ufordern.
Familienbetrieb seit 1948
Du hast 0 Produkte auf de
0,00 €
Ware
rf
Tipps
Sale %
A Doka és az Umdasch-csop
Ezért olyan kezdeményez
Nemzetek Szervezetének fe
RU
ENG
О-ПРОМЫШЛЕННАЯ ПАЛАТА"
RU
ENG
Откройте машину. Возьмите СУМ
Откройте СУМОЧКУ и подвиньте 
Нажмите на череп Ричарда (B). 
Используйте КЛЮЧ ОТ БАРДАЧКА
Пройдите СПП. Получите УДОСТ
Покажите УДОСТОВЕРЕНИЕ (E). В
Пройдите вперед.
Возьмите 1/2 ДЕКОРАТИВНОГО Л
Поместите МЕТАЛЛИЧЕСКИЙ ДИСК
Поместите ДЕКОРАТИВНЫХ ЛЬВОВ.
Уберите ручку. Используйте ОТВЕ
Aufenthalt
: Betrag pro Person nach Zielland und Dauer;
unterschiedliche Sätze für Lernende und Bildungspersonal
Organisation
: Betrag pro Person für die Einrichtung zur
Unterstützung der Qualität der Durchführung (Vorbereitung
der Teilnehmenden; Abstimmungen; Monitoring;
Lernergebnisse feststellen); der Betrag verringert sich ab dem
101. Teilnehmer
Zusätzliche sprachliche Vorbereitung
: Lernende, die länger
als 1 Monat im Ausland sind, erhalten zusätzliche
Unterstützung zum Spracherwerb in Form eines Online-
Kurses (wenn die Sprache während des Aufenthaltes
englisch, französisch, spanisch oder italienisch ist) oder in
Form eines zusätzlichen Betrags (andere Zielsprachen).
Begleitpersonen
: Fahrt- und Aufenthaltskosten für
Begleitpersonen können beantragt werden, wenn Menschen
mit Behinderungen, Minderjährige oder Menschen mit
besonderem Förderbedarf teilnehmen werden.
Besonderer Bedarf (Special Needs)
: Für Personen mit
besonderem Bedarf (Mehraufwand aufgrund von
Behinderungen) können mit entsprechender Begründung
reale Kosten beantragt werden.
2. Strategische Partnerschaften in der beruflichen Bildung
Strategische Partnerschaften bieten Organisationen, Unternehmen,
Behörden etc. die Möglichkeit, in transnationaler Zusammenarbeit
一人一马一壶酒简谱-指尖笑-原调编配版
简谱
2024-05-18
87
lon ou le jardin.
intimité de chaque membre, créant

▶ [WHAT IS NEEDED] Print the text of every item above character for character, with the same line breaks.

▶ [RESPONSE FOR THIS EXERCISE]
ufordern.
Familienbetrieb seit 1948
Du hast 0 Produkte auf de
0,00 €
Ware
rf
Tipps
Sale %
A Doka és az Umdasch-csop
Ezért olyan kezdeményez
Nemzetek Szervezetének fe
RU
ENG
О-ПРОМЫШЛЕННАЯ ПАЛАТА"
RU
ENG
Откройте машину. Возьмите СУМ
Откройте СУМОЧКУ и подвиньте 
Нажмите на череп Ричарда (B). 
Используйте КЛЮЧ ОТ БАРДАЧКА
Пройдите СПП. Получите УДОСТ
Покажите УДОСТОВЕРЕНИЕ (E). В
Пройдите вперед.
Возьмите 1/2 ДЕКОРАТИВНОГО Л
Поместите МЕТАЛЛИЧЕСКИЙ ДИСК
Поместите ДЕКОРАТИВНЫХ ЛЬВОВ.
Уберите ручку. Используйте ОТВЕ
Aufenthalt
: Betrag pro Person nach Zielland und Dauer;
unterschiedliche Sätze für Lernende und Bildungspersonal
Organisation
: Betrag pro Person für die Einrichtung zur
Unterstützung der Qualität der Durchführung (Vorbereitung
der Teilnehmenden; Abstimmungen; Monitoring;
Lernergebnisse feststellen); der Betrag verringert sich ab dem
101. Teilnehmer
Zusätzliche sprachliche Vorbereitung
: Lernende, die länger
als 1 Monat im Ausland sind, erhalten zusätzliche
Unterstützung zum Spracherwerb in Form eines Online-
Kurses (wenn die Sprache während des Aufenthaltes
englisch, französisch, spanisch oder italienisch ist) oder in
Form eines zusätzlichen Betrags (andere Zielsprachen).
Begleitpersonen
: Fahrt- und Aufenthaltskosten für
Begleitpersonen können beantragt werden, wenn Menschen
mit Behinderungen, Minderjährige oder Menschen mit
besonderem Förderbedarf teilnehmen werden.
Besonderer Bedarf (Special Needs)
: Für Personen mit
besonderem Bedarf (Mehraufwand aufgrund von
Behinderungen) können mit entsprechender Begründung
reale Kosten beantragt werden.
2. Strategische Partnerschaften in der beruflichen Bildung
Strategische Partnerschaften bieten Organisationen, Unternehmen,
Behörden etc. die Möglichkeit, in transnationaler Zusammenarbeit
一人一马一壶酒简谱-指尖笑-原调编配版
简谱
2024-05-18
87
lon ou le jardin.
intimité de chaque membre, créant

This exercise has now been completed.